» **Given entries**:
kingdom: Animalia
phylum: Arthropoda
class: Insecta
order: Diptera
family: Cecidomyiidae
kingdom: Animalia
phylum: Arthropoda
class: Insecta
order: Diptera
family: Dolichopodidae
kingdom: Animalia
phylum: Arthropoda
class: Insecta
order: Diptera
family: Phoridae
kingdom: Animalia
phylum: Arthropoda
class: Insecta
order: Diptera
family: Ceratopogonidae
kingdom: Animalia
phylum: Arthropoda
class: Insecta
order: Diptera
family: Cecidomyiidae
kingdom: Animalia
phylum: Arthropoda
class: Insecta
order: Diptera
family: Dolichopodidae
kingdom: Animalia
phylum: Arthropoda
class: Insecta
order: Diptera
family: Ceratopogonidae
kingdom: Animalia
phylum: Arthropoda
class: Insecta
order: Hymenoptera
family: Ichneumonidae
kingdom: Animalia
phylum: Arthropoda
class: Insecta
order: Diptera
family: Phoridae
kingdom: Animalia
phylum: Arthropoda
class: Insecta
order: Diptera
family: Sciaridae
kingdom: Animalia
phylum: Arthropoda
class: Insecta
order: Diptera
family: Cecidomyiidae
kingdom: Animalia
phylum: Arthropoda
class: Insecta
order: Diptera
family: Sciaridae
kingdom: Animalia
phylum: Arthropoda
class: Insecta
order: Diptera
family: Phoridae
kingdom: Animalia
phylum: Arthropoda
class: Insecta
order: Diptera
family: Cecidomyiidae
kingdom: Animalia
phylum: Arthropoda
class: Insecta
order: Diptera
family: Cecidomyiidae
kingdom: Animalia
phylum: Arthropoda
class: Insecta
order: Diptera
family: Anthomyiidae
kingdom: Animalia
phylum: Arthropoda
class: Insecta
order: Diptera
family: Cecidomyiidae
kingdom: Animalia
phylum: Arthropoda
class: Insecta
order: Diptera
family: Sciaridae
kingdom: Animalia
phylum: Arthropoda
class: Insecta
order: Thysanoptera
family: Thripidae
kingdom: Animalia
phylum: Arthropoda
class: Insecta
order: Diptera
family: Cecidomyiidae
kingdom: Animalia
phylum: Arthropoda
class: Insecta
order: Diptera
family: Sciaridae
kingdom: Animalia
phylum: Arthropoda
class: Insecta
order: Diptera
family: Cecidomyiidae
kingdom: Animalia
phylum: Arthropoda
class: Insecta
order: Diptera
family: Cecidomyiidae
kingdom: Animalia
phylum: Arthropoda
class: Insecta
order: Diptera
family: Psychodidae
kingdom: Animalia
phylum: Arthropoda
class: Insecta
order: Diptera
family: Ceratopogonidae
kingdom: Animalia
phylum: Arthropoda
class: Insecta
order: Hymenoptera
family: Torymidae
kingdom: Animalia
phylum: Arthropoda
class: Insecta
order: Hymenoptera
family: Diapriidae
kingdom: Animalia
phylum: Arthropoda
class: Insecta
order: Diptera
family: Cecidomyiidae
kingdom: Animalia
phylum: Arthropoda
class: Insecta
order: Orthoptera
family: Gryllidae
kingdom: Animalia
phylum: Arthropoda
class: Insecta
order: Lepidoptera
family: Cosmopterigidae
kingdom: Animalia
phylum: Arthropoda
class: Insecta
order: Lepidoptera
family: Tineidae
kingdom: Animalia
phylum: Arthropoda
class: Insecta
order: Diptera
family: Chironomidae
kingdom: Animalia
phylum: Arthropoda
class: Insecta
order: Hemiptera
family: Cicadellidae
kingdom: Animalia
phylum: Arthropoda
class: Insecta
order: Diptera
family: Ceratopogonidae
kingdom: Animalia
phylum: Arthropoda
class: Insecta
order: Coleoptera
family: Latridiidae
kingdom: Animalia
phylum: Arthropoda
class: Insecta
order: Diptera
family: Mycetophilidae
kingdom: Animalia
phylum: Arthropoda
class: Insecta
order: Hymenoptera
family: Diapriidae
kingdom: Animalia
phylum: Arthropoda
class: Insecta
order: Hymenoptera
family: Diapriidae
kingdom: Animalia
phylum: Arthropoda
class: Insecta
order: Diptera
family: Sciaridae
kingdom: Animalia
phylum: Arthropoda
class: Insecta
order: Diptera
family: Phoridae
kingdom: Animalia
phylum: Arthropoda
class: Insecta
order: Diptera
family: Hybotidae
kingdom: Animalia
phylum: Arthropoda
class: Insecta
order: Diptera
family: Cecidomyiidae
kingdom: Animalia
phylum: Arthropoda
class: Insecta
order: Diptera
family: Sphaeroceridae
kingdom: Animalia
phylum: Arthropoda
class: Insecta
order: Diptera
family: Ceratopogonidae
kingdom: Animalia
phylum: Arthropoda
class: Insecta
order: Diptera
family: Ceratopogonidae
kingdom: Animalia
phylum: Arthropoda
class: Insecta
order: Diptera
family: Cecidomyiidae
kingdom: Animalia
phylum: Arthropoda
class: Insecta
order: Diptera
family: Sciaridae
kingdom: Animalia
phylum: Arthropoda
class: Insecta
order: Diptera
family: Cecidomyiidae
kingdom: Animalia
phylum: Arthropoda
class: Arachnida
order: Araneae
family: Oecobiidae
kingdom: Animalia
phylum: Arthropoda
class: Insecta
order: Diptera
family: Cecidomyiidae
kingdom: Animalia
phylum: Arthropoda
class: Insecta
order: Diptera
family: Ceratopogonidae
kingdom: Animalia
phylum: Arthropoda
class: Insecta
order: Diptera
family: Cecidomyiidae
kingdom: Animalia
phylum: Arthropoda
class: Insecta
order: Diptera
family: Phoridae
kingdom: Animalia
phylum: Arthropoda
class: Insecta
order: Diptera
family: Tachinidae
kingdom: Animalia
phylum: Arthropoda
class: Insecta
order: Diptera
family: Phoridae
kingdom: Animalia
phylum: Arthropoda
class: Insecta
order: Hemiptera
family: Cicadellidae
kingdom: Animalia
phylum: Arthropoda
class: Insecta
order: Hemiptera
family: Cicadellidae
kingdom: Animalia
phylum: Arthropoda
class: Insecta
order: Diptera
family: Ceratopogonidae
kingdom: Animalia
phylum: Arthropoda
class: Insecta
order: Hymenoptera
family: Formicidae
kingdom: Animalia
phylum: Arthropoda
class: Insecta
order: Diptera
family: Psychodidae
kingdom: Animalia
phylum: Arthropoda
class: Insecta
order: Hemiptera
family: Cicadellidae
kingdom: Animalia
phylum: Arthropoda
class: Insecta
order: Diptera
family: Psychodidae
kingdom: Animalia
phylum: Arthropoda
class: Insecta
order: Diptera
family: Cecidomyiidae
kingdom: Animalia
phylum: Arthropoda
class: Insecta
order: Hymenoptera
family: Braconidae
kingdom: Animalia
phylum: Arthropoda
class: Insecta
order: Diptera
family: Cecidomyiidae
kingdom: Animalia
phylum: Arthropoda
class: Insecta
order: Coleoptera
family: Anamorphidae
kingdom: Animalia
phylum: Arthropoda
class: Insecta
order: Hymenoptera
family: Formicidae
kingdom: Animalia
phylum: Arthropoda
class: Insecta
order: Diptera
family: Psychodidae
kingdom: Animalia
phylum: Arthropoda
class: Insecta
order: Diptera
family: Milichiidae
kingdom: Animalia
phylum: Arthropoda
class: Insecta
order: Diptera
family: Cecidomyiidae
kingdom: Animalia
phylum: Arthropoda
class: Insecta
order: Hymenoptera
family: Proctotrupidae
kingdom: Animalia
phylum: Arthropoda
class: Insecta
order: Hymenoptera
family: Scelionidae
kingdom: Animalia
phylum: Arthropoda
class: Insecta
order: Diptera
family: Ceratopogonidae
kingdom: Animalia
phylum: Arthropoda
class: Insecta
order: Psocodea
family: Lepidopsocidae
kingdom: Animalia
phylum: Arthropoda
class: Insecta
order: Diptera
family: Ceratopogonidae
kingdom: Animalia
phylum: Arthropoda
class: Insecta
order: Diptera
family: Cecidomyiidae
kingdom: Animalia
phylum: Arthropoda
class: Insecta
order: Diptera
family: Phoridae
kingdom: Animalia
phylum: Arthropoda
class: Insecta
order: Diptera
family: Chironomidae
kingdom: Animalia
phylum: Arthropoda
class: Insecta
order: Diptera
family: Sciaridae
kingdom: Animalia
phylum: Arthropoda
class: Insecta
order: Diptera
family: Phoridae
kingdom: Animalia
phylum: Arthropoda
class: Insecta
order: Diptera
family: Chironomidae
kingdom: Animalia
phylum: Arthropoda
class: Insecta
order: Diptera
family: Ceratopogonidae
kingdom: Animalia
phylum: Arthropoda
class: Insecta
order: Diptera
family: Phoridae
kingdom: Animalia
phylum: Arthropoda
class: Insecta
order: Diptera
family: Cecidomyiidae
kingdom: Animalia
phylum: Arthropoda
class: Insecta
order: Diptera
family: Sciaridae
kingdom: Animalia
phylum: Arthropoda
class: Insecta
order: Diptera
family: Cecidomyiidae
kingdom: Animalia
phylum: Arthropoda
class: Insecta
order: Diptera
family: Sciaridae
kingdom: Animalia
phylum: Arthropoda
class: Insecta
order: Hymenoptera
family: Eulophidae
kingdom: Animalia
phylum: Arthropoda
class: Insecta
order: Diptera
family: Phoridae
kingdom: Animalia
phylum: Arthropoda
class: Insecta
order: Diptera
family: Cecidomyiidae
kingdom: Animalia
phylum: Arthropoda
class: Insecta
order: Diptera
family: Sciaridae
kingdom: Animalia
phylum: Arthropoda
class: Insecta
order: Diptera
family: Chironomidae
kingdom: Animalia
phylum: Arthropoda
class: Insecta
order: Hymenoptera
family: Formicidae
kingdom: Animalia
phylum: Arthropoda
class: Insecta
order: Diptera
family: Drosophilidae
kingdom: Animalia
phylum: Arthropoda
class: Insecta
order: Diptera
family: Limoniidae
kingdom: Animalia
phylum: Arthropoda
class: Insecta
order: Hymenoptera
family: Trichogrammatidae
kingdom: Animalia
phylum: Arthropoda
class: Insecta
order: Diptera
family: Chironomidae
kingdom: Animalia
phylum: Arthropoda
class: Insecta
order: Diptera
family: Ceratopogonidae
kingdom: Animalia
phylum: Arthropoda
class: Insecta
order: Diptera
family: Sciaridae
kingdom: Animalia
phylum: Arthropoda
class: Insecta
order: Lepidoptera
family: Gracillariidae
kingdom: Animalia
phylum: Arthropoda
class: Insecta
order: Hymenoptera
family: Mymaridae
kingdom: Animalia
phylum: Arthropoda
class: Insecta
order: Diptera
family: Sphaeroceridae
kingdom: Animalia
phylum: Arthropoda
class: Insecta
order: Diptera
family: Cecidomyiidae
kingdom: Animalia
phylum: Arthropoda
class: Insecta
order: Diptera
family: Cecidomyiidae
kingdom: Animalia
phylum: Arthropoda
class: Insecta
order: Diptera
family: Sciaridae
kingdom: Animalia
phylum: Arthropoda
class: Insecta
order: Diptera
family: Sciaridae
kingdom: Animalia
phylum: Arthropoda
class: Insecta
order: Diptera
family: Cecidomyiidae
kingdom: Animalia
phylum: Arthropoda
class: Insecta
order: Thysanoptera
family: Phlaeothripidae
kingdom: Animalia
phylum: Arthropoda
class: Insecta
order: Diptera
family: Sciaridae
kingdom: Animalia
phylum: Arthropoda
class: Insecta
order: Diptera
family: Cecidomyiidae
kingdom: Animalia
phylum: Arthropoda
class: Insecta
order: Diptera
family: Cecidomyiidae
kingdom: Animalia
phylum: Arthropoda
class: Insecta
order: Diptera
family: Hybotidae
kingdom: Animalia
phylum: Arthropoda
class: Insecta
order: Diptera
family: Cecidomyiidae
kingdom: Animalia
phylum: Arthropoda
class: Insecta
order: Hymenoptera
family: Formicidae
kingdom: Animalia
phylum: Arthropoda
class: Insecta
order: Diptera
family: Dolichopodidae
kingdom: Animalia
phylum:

» **Aim**: Can you write out, unchanged, every line from the one containing "family: Gracillariidae" through the last line of the material, both ends included?

» **Reply to the exercise**:
family: Gracillariidae
kingdom: Animalia
phylum: Arthropoda
class: Insecta
order: Hymenoptera
family: Mymaridae
kingdom: Animalia
phylum: Arthropoda
class: Insecta
order: Diptera
family: Sphaeroceridae
kingdom: Animalia
phylum: Arthropoda
class: Insecta
order: Diptera
family: Cecidomyiidae
kingdom: Animalia
phylum: Arthropoda
class: Insecta
order: Diptera
family: Cecidomyiidae
kingdom: Animalia
phylum: Arthropoda
class: Insecta
order: Diptera
family: Sciaridae
kingdom: Animalia
phylum: Arthropoda
class: Insecta
order: Diptera
family: Sciaridae
kingdom: Animalia
phylum: Arthropoda
class: Insecta
order: Diptera
family: Cecidomyiidae
kingdom: Animalia
phylum: Arthropoda
class: Insecta
order: Thysanoptera
family: Phlaeothripidae
kingdom: Animalia
phylum: Arthropoda
class: Insecta
order: Diptera
family: Sciaridae
kingdom: Animalia
phylum: Arthropoda
class: Insecta
order: Diptera
family: Cecidomyiidae
kingdom: Animalia
phylum: Arthropoda
class: Insecta
order: Diptera
family: Cecidomyiidae
kingdom: Animalia
phylum: Arthropoda
class: Insecta
order: Diptera
family: Hybotidae
kingdom: Animalia
phylum: Arthropoda
class: Insecta
order: Diptera
family: Cecidomyiidae
kingdom: Animalia
phylum: Arthropoda
class: Insecta
order: Hymenoptera
family: Formicidae
kingdom: Animalia
phylum: Arthropoda
class: Insecta
order: Diptera
family: Dolichopodidae
kingdom: Animalia
phylum:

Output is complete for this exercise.